Lyft was founded in 2012 and currently provides 50 million rides a month across the United States and Canada. This adoption brings the biggest challenge for Lyft’s security team: to protect their users’ sensitive personal and financial information.
The company aimed to strengthen security protection for their mission critical applications and valuable intellectual property. They wanted to enable easy and secure access for all stakeholders, empowering effective collaboration.
Lyft employees used VPN connections to access sensitive internal applications hosted on Amazon Web Services (AWS). Lyft had implemented a custom solution based on OpenVPN, but it posed usability challenges for end users accessing web applications and SSH. Employees had to use the VPN even when they were inside Lyft offices to access certain internal apps, which impacted user productivity. Lyft was looking for a VPN alternative for certain popular applications without compromising security.
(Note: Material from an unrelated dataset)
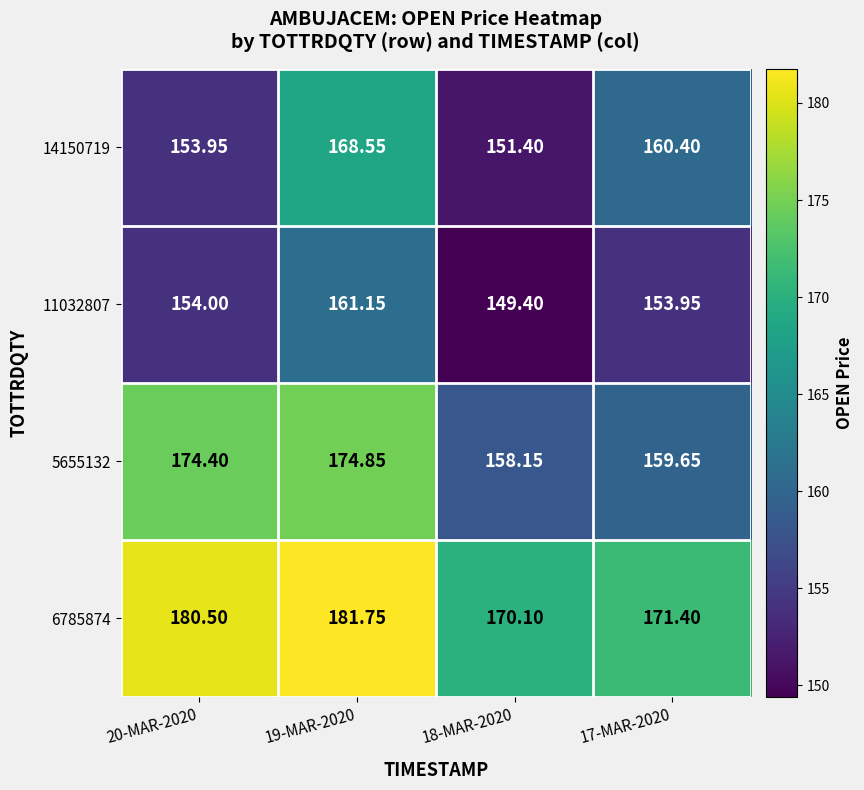

Is the value of 14150719 at 17-MAR-2020 greater than the value of 6785874 at 17-MAR-2020?

No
Meanwhile, Lyft also had a diverse mix of end user devices, including MacBooks, Chromebooks, Windows and Linux machines. Some were actively managed by IT and some were end users’ own personal devices not managed by IT. Gaining visibility into all these devices to analyze their security posture was a big gap. Maintaining VPN clients for disparate operating systems on all their end users’ machines required high effort and was becoming increasingly expensive.
To protect user information, Lyft wanted to establish strong access controls for applications so only authorized and trusted individuals using company issued devices were allowed access to sensitive data. Specifically, they wanted to enable two-factor authentication (2FA) to strengthen the security of remote access, and ensure that only devices with good security posture could connect to their critical applications in AWS.